Goin' Batty II LbNA # 19711
|Owner||Kristal & Ron |
|Placed Date||Dec 20 2005|
|Found By||navywife727 (Attempted) |
|Last Update||Aug 30 2013 |
DISTANCE: 5 minutes, 100 yards
TERRAIN: 10 ft elevation gain over very un-even ground
TO THE BOX:
Park at the Home Depot at 7677 E. Broadway (just west of Pantano). From the SW corner of the building, go down the stairs between the picnic tables and the bike lockers to enter the Pantano River Park. Take the gravel path left until it meets up with a paved path. Turn left and take the right fork of the paved path. Continue walking with the brown pipe fence on your right until it becomes a chain link fence. At this point, cross through the fence into the riverbed. Continue south with the fence on your left now, up the cement slant and all the way to the trees in the corner. Go between the trees and out onto a ledge. The "Goin' Batty II" letterbox is nestled at the base of the smaller tree, in its own little cave, right where the ledge meets the land. It’s covered with rocks, bark, and sticks – hopefully appearing like a rubble pile so as not to attract attention.
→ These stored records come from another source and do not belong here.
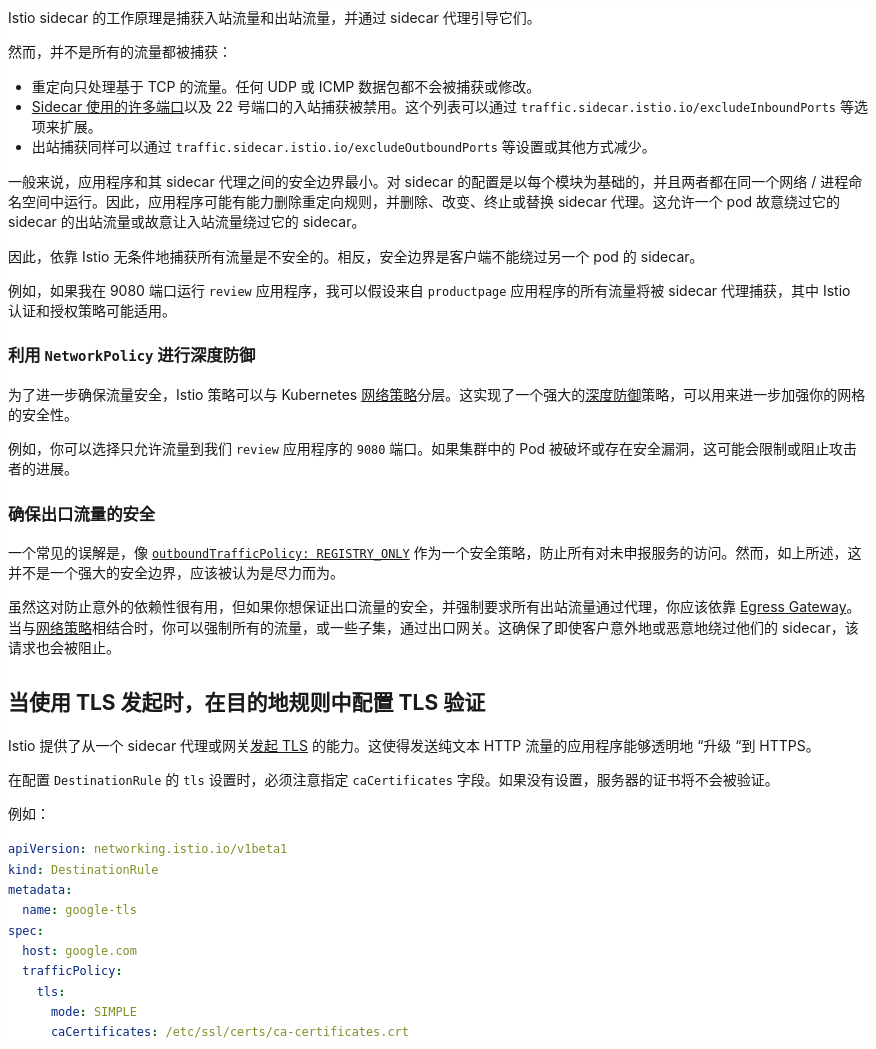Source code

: Istio sidecar 的工作原理是捕获入站流量和出站流量，并通过 sidecar 代理引导它们。

然而，并不是所有的流量都被捕获：

- 重定向只处理基于 TCP 的流量。任何 UDP 或 ICMP 数据包都不会被捕获或修改。
- [Sidecar 使用的许多端口](https://istio.io/latest/docs/ops/deployment/requirements/#ports-used-by-istio)以及 22 号端口的入站捕获被禁用。这个列表可以通过 `traffic.sidecar.istio.io/excludeInboundPorts` 等选项来扩展。
- 出站捕获同样可以通过 `traffic.sidecar.istio.io/excludeOutboundPorts` 等设置或其他方式减少。

一般来说，应用程序和其 sidecar 代理之间的安全边界最小。对 sidecar 的配置是以每个模块为基础的，并且两者都在同一个网络 / 进程命名空间中运行。因此，应用程序可能有能力删除重定向规则，并删除、改变、终止或替换 sidecar 代理。这允许一个 pod 故意绕过它的 sidecar 的出站流量或故意让入站流量绕过它的 sidecar。

因此，依靠 Istio 无条件地捕获所有流量是不安全的。相反，安全边界是客户端不能绕过另一个 pod 的 sidecar。

例如，如果我在 9080 端口运行 `review` 应用程序，我可以假设来自 `productpage` 应用程序的所有流量将被 sidecar 代理捕获，其中 Istio 认证和授权策略可能适用。

### 利用 `NetworkPolicy` 进行深度防御

为了进一步确保流量安全，Istio 策略可以与 Kubernetes [网络策略](https://kubernetes.io/docs/concepts/services-networking/network-policies/)分层。这实现了一个强大的[深度防御](https://en.wikipedia.org/wiki/Defense_in_depth_(computing))策略，可以用来进一步加强你的网格的安全性。

例如，你可以选择只允许流量到我们 `review` 应用程序的 `9080` 端口。如果集群中的 Pod 被破坏或存在安全漏洞，这可能会限制或阻止攻击者的进展。

### 确保出口流量的安全

一个常见的误解是，像 [`outboundTrafficPolicy: REGISTRY_ONLY`](https://istio.io/latest/docs/tasks/traffic-management/egress/egress-control/#envoy-passthrough-to-external-services) 作为一个安全策略，防止所有对未申报服务的访问。然而，如上所述，这并不是一个强大的安全边界，应该被认为是尽力而为。

虽然这对防止意外的依赖性很有用，但如果你想保证出口流量的安全，并强制要求所有出站流量通过代理，你应该依靠 [Egress Gateway](https://istio.io/latest/docs/tasks/traffic-management/egress/egress-gateway/)。当与[网络策略](https://istio.io/latest/docs/tasks/traffic-management/egress/egress-gateway/#apply-kubernetes-network-policies)相结合时，你可以强制所有的流量，或一些子集，通过出口网关。这确保了即使客户意外地或恶意地绕过他们的 sidecar，该请求也会被阻止。

## 当使用 TLS 发起时，在目的地规则中配置 TLS 验证

Istio 提供了从一个 sidecar 代理或网关[发起 TLS](https://istio.io/latest/docs/tasks/traffic-management/egress/egress-tls-origination/) 的能力。这使得发送纯文本 HTTP 流量的应用程序能够透明地 “升级 “到 HTTPS。

在配置 `DestinationRule` 的 `tls` 设置时，必须注意指定 `caCertificates` 字段。如果没有设置，服务器的证书将不会被验证。

例如：

```yaml
apiVersion: networking.istio.io/v1beta1
kind: DestinationRule
metadata:
  name: google-tls
spec:
  host: google.com
  trafficPolicy:
    tls:
      mode: SIMPLE
      caCertificates: /etc/ssl/certs/ca-certificates.crt
```
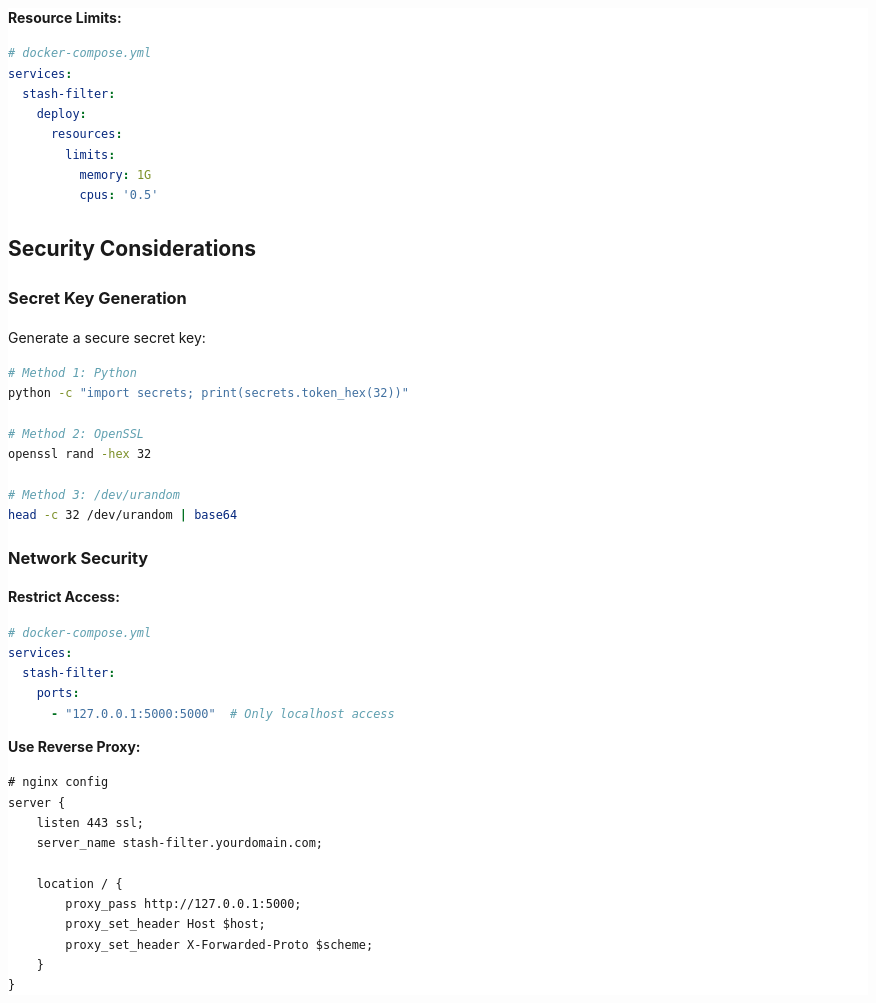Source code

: **Resource Limits:**
```yaml
# docker-compose.yml
services:
  stash-filter:
    deploy:
      resources:
        limits:
          memory: 1G
          cpus: '0.5'
```

## Security Considerations

### Secret Key Generation

Generate a secure secret key:
```bash
# Method 1: Python
python -c "import secrets; print(secrets.token_hex(32))"

# Method 2: OpenSSL
openssl rand -hex 32

# Method 3: /dev/urandom
head -c 32 /dev/urandom | base64
```

### Network Security

**Restrict Access:**
```yaml
# docker-compose.yml
services:
  stash-filter:
    ports:
      - "127.0.0.1:5000:5000"  # Only localhost access
```

**Use Reverse Proxy:**
```nginx
# nginx config
server {
    listen 443 ssl;
    server_name stash-filter.yourdomain.com;
    
    location / {
        proxy_pass http://127.0.0.1:5000;
        proxy_set_header Host $host;
        proxy_set_header X-Forwarded-Proto $scheme;
    }
}
```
What you probably smell, and may hear, is the largest bat colony in Tucson. Biologists estimate between 11,000 and 20,000 Mexican free-tailed bats live under this bridge year-round. They are vital to the Sonoran Desert eco-system because they consume large amounts of insects and nectar and they assist in pollination of many plant species. There are at least 35 smaller colonies like this in Tucson and the city transportation department is retro-fitting more bridges to accommodate them.
Representatives from the Arizona Game and Fish Department offer the following guidelines for bat-watchers:
- Arrive at a bridge site at about sunset. Bats will usually depart their roosts 15-30 minutes after sunset, depending on cloud-cover. (From mid-November to mid-March they seem to sleep in, coming out MUCH later than dusk. Who knew bats get lazy?!? - K)
- Watch from the walkways or trails on the banks of the river rather than going under a bridge.
- Don't use artificial lights - such as flash cameras or bright flashlights - near a roost.
- Keep noise to a minimum. Urban bats are accustomed to the sound of vehicles, but loud voices can startle them.
- Never touch or pick up a bat found lying on the ground. The animal might have been afflicted with rabies or another disease.
- Comply with state laws prohibiting the capture or killing of bats.